Timoschenko kann auf Straßburg hoffen

Straßburg · Momentan wird die prominente Gefangene in einer Klinik behandelt. Vom Krankenbett aus dürfte am heutigen Dienstag Julia Timoschenko, wegen „Amtsmissbrauchs“ zu ihrer Zeit als Kiewer Regierungschefin für sieben Jahre hinter Gitter verbannt, einer Urteilsverkündung im fernen Straßburg entgegenfiebern: Das Menschenrechtsgerichtshof will über die Rechtmäßigkeit der gegen die 52-jährige gerichteten Strafverfolgung entscheiden.

Für die Ikone der Opposition ist dieses Vorgehen Ausdruck einer politischen Instrumentalisierung der Justiz, Staatschef Viktor Janukowitsch wolle sie als Widersacherin ausschalten. Deren Fall markiert den politisch brisantesten Prozess der Europaratsrichter seit langem: Der Spruch von Straßburg wird weitreichende Folgen nicht nur für die ukrainische Innenpolitik, sondern auch für das Verhältnis zwischen der vom Europarat unabhängigen EU und Kiew haben - ein wirtschaftliches Assoziierungsabkommen liegt vor allem wegen der Causa Timoschenko auf Eis.

Eine Freilassung der Oppositionellen würde helfen, einem Vertrag zwischen Brüssel und der Ukraine den Weg zu ebnen.
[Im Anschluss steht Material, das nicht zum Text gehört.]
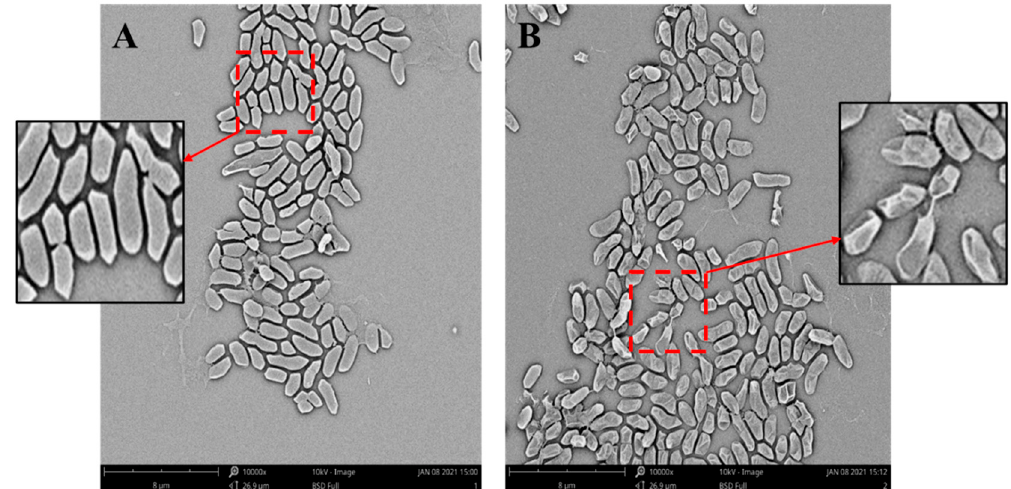
Figure 4. Scanning electron microscope (SEM) images of Pcb BZA12. ( A ), control with sterile saline; ( B ), treatment with bacteriocin of L. paracasei WX322 from tomato juice.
Doch heute wird nicht entschieden, ob die Gefangene auf freien Fuß gesetzt werden muss: Die Europaratsrichter befinden nicht, ob Timoschenko zu Recht oder zu Unrecht belangt wurde, weil sie einst als Premier mit Moskau ein für Kiew nachteiliges Gasgeschäft vereinbart haben soll. Denn Timoschenko hat ihre Klage in Straßburg noch vor ihrer Verurteilung im Oktober 2011 eingereicht: Sie rügt, ihre Festnahme sei aus politischen Gründen erfolgt, die U-Haft rechtswidrig gewesen und man verweigere ihr adäquate medizinische Betreuung. Kiews Außenminister Leonid Koschara verteidigt zwar die Haftstrafe, räumt aber ein, dass "Ermittlungen und Prozess problematische Aspekte hatten", die Strafprozessordnung stamme aus Sowjet-Zeiten.

Timoschenkos Chancen scheinen heute recht gut zu stehen. Fingerzeige liefert ihr Ex-Innenminister Juri Luzenko, der ebenfalls wegen "Amtsmissbrauchs" für vier Jahre hinter Gitter geschickt worden war, weil er einst seinem Fahrer ein zu hohes Gehalt bezahlt und illegal eine Wohnung verschafft haben soll.

Straßburg dekretierte im Sommer 2012, Luzenkos Festnahme und U-Haft seien "unverhältnismäßig" gewesen, hinter dem Vorgehen gegen den Politiker seien neben juristischen "auch andere Gründe" zu vermuten - für Janukowitschs Gegner ein höchstrichterlicher Beleg für die politische Instrumentalisierung der Justiz. Indes musste Luzenko im Knast bleiben, weil sich die Instanz des Europarats nicht zu seiner Verurteilung an sich äußerte. Allerdings begnadigte Janukowitsch Timoschenkos Vertrauten jetzt im April. Könnten sich nach einem Erfolg in Straßburg die Gefängnistore auch für die Ex-Regierungschefin nach einigen Monaten öffnen?

Das Regime würde bei einer Begnadigung sein Gesicht wahren. Gegen ein Einlenken spricht freilich, dass gegen die Promi-Politikerin mittlerweile weitere Ermittlungen laufen - unter dem Vorwurf der Steuerhinterziehung und wegen des Verdachts, sie sei als Premier in ein Mordkomplott verwickelt gewesen.